BEIRUT: Urgent calls for foreign nationals to leave Lebanon grew on Sunday after France warned of an “extremely volatile” situation as Iran and its allies prepared to respond to high-profile killings blamed on Israel.
Lebanon's Iran-backed Hezbollah movement, which has clashed with Israeli forces almost daily since the Gaza war began in October, announced its fighters had fired a barrage of rockets into northern Israel overnight.
The Israeli military said 30 missiles were fired from Lebanon and most of them were intercepted.
With Israel on high alert and anticipating a major military operation by armed groups including the Tehran-linked Hezbollah and Hamas, medics and police said two people were killed in a stabbing in a Tel Aviv suburb on Sunday.
The attacker, a Palestinian from the occupied West Bank, was “neutralized” by police and taken to a hospital, where he was pronounced dead.
Israeli forces meanwhile continued to bombard the Gaza Strip, with witnesses and officials in the besieged Hamas-ruled territory saying there was no end to the nearly 10-month Israeli offensive on Gaza.
France, Canada and Jordan were among the latest governments to issue calls for their citizens to leave Lebanon.
In an “extremely volatile security context,” French citizens were “immediately urged” not to travel to Lebanon and those already in the country to “make arrangements to leave as soon as possible,” the Paris foreign ministry said. said
The United States and the United Kingdom have issued similar warnings.
Several Western airlines have suspended flights to the region.
Qatar Airways on Sunday said “in light of recent developments in Lebanon,” the Doha-Beirut route will “operate exclusively during daylight hours” until at least Monday.
The killing of Hamas leader Ismail Haniyeh in Tehran on Wednesday, hours after Israel killed Hezbollah's military chief in Beirut, has prompted vows of retaliation from Iran and the so-called “axis of resistance” of Tehran-backed armed groups.
Israel, which has blamed Hamas, Iran and others for the attack that killed Haniyeh, has not directly commented.
At least 39,550 people have been killed in Israel's attacks on the Gaza Strip, according to the territory's health ministry.

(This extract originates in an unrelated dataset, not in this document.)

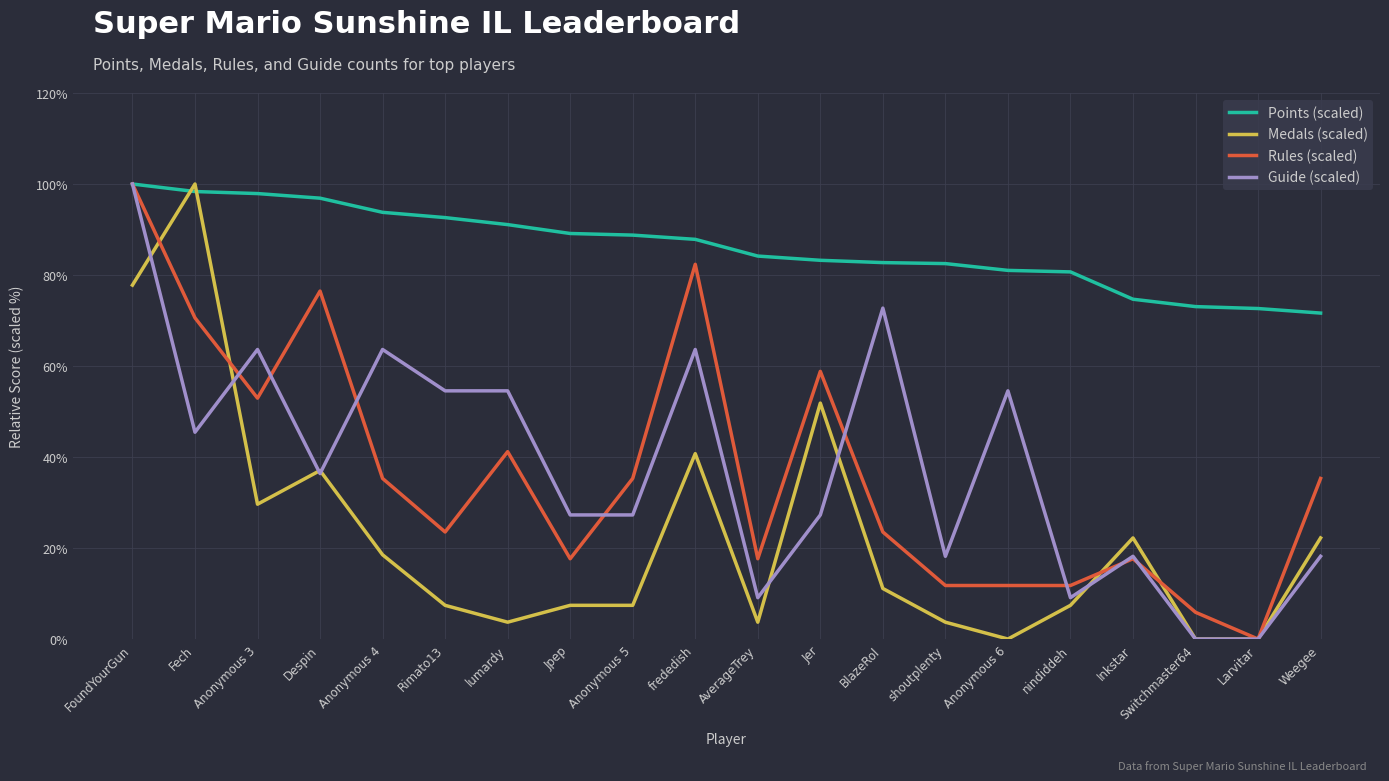

Which category has the lowest value in the Rules (scaled) series?

Larvitar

Haniyeh, Hamas's political chief, was the group's chief negotiator in efforts to end the war.
His killing raised questions about the continued viability of efforts by Qatari, Egyptian and US mediators for a cease-fire and exchange of hostages and prisoners.
Fighting continued on Sunday in Gaza.
The Palestinian Red Crescent says it has recovered eight bodies from a residential building in the Jabaliya refugee camp in northern Gaza following Israeli airstrikes.
Doctors at Al-Aqsa Martyr Hospital in central Gaza told displaced Palestinians at the medical complex that an Israeli drone attack on a tent house killed at least five people and wounded 16, and a separate attack on a nearby house in the same area killed three people.
On Saturday, at least 17 people were killed in an Israeli attack on a school that had been turned into a shelter for displaced people, the Civil Defense Agency said. Israel claims the facility is used by rebels.
An AFP correspondent reported Israeli airstrikes and artillery fire in and around Gaza City on Sunday morning, while witnesses said there was more shelling, gunfire and at least two airstrikes in the southern part of the territory.
The Israeli military said its air force had struck “about 50 terrorist targets in the Gaza Strip” in the past 24 hours.
Israel's ally the United States has said it will move warships and fighter jets to the region to protect American personnel and defend Israel.
Analysts told AFP that joint but measured action from Iran and its allies is likely, while Tehran expects Hezbollah to strike deeper inside Israel and no longer be limited to military targets.
US President Joe Biden, asked by reporters if he would stand by Iran, said, “I hope so. I don't know.”
On Sunday, Jordanian Foreign Minister Ayman Safadi will travel to Tehran to meet Iran's foreign minister, his ministry said.
Haniyeh's killing “has brought the Middle East to its moment of greatest danger in years,” the International Crisis Group (ICG) think tank said in a report released on Saturday.
“The risk of a spiraling conflagration is high,” with the potential for a miscalculation to trigger war “unhindered… probably greater now than it was in April,” it added.
On April 13, Iran launched its first direct attack on Israeli soil, firing a barrage of drones and missiles — most of which were intercepted — after a strike killed a Revolutionary Guardsman at Tehran's consulate in Damascus.
The ICG said securing a “long overdue ceasefire” in Gaza was the “best way to meaningfully reduce tensions in the region”.
Hamas officials but also some analysts and protesters in Israel have accused Prime Minister Benjamin Netanyahu of prolonging the war to protect his ruling hard-right coalition.
On Sunday, Netanyahu told his cabinet he was “doing everything” to return the hostages and was prepared to “go a long way” to do so.